This morning, Wall Street Journal reporter Erica Phillips had a story describing the same phenomenon, and noting that the long-term erosion of the sales tax base has not been confined to the Golden State:
Californians are increasingly spending a larger share of their incomes on nontaxable items, such as health care, rent and education—which some experts say end up costing the state revenue.
It's an issue playing out throughout the country, with some experts calling for an expansion of sales tax to include services and other items that are currently exempt. In some states, clothing is exempt from sales tax
Joe Henchman, of the Tax Foundation, a nonpartisan think tank in Washington, D.C., said many state and local governments are counting on income taxes to make up for slowing growth in sales-tax revenue—but it isn't practical, he said. "If you don't want the tax system to discourage economic growth, then we shouldn't rely on income taxes any more than we have been," he said.

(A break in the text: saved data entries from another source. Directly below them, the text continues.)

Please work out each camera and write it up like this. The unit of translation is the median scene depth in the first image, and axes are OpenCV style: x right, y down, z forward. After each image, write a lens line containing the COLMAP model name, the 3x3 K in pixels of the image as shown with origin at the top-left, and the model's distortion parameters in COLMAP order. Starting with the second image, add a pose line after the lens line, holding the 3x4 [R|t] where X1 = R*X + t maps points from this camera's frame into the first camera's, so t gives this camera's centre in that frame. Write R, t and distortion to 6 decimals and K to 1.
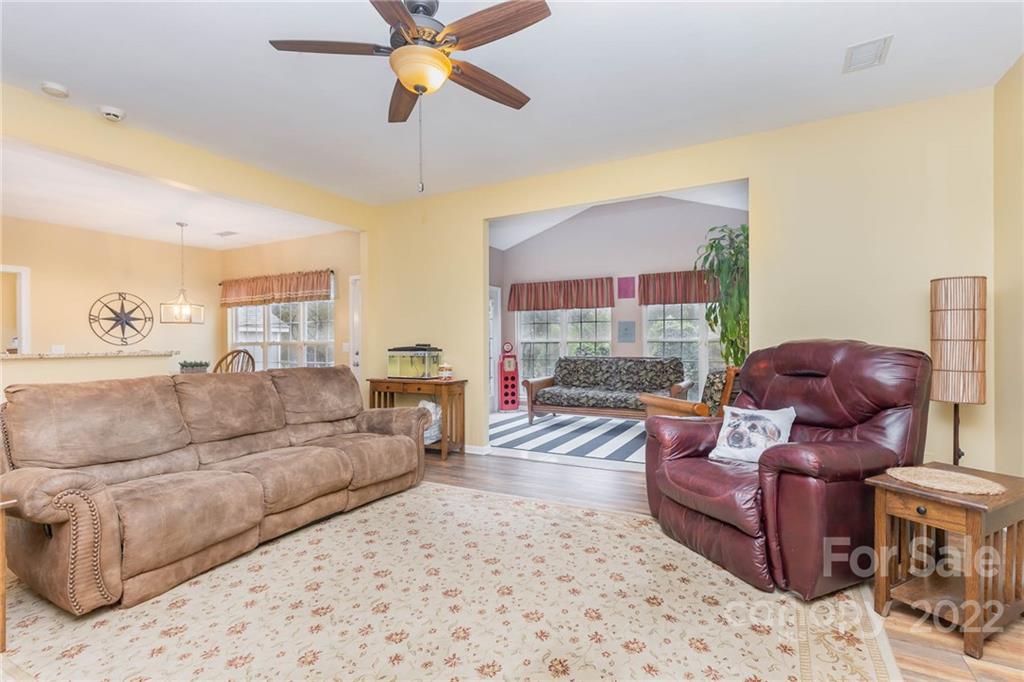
lens RADIAL K [[470.9, 0, 516.4], [0, 470.9, 338.8], [0, 0, 1]] dist [0.002399, -0.000194]
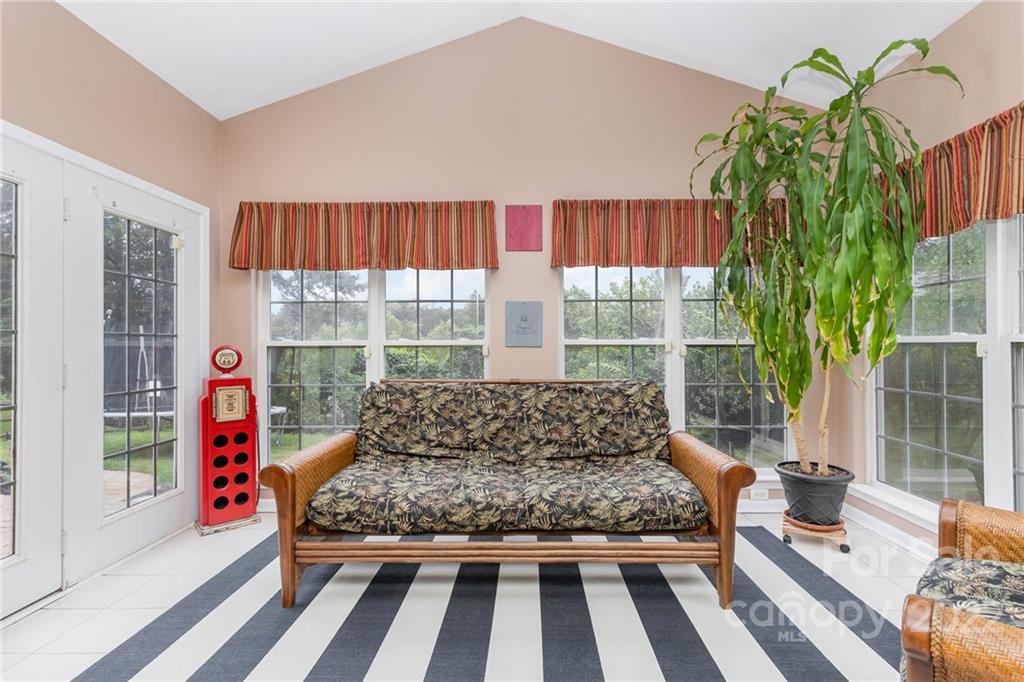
lens RADIAL K [[470.9, 0, 518.3], [0, 470.9, 341.8], [0, 0, 1]] dist [0.002399, -0.000194]
pose [[0.890159, 0.008574, 0.455570, 0.020114], [-0.004916, 0.999945, -0.009213, 0.007175], [-0.455624, 0.005961, 0.890152, 0.593729]]
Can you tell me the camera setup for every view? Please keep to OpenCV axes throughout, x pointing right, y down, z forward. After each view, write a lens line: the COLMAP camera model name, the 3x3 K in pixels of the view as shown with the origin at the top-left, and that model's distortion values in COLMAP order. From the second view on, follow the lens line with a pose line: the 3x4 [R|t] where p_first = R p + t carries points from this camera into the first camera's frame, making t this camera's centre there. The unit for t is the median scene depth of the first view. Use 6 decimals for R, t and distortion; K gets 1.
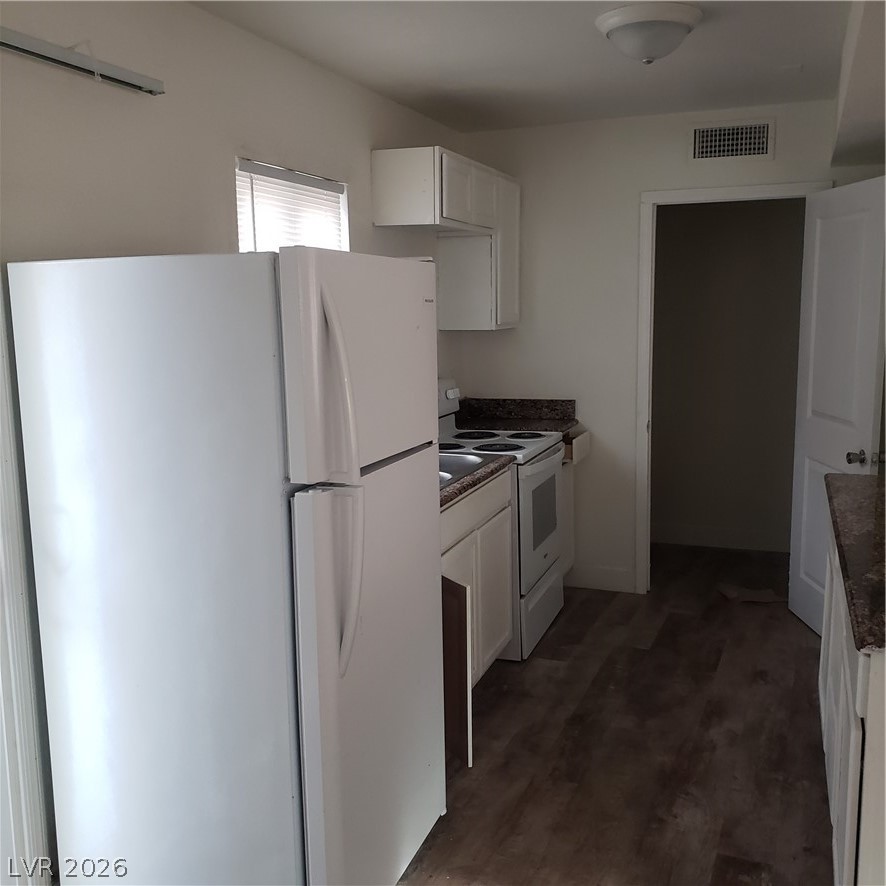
lens RADIAL K [[933.4, 0, 443.0], [0, 933.4, 443.0], [0, 0, 1]] dist [0.012995, 0.040215]
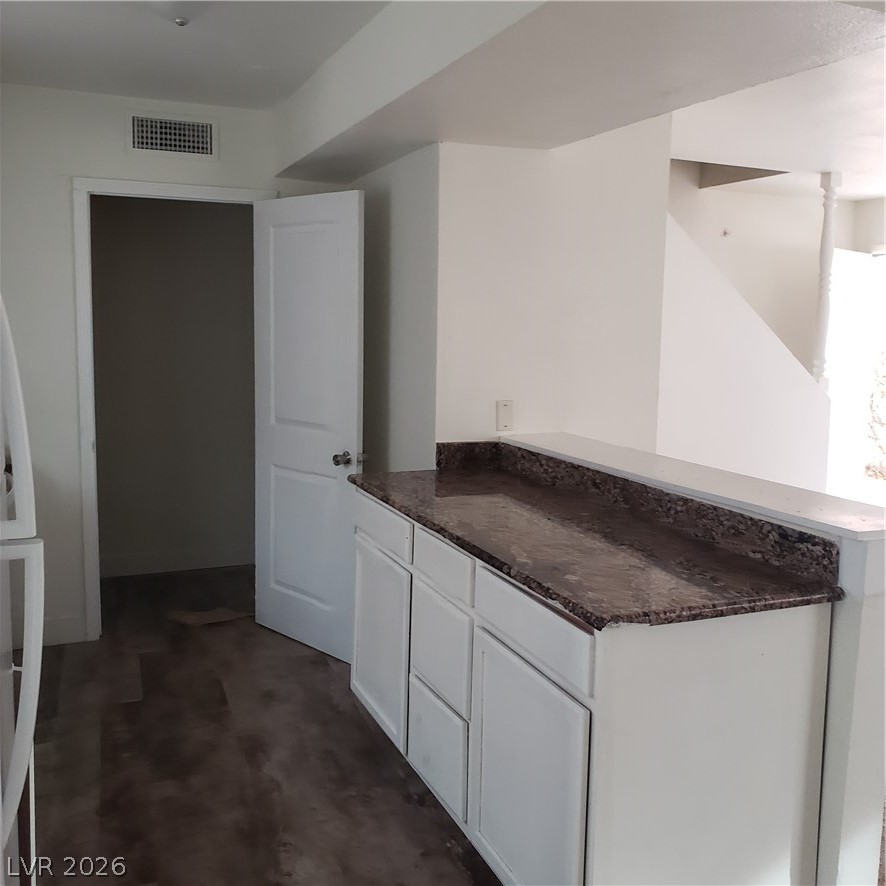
lens RADIAL K [[932.1, 0, 442.4], [0, 932.1, 418.9], [0, 0, 1]] dist [0.102292, -0.229832]
pose [[0.728048, -0.045891, 0.683988, -0.160966], [0.079901, 0.996637, -0.018180, -0.000838], [-0.680854, 0.067887, 0.729266, 0.154255]]
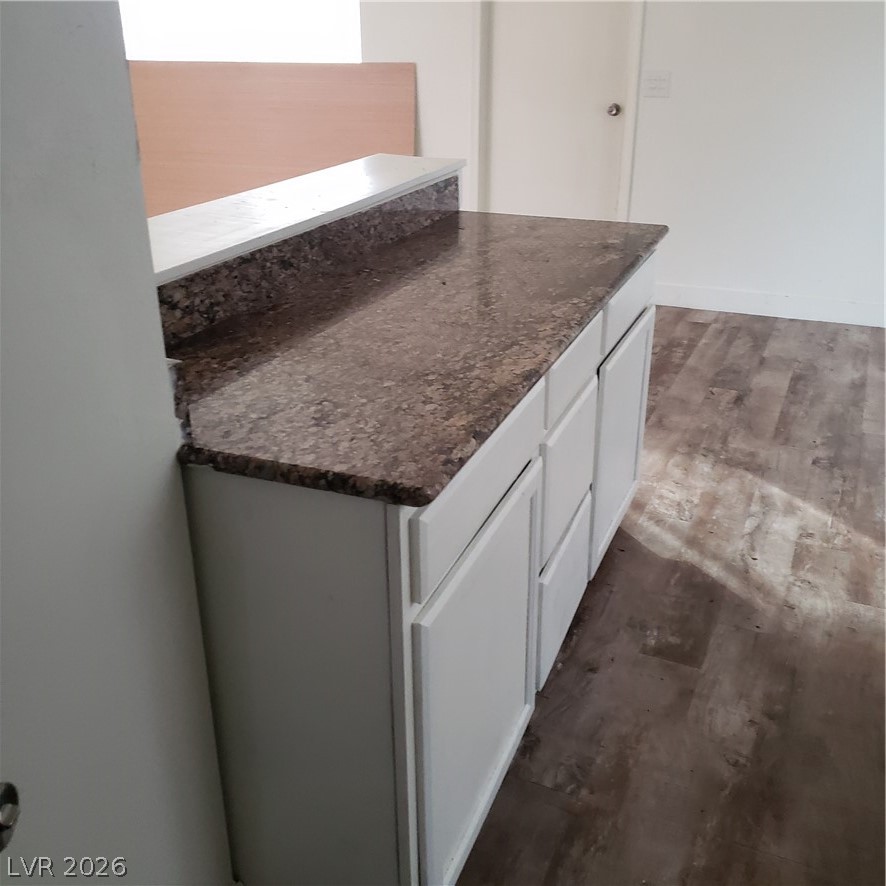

Public radio listeners also got an earful on the issue this morning when Krissy Clark’s story for Marketplace Morning Report hit the airwaves:
Way back in the 1930s, sales taxes got popular as a way to raise emergency revenue for states. And the way sales taxes were designed reflected the economic realities of the times. “They generally only taxed goods,” says Joe Henchman, a public policy analyst at the Tax Foundation in Washington, D.C. “Because in the Great Depression that's what our economy was -- it was a goods based economy.”
Nowadays, however, we spend less on goods, and more on services -- everything from health care to rent to education to going to the nail salon. And yet, in all but three states (New Mexico, Hawaii and South Dakota), services are not taxed under the sales tax.
“That's why states have had to raise the rate over the last 30 or 40 years every so often, in order to keep raising the same amount of revenue,” says Henchman.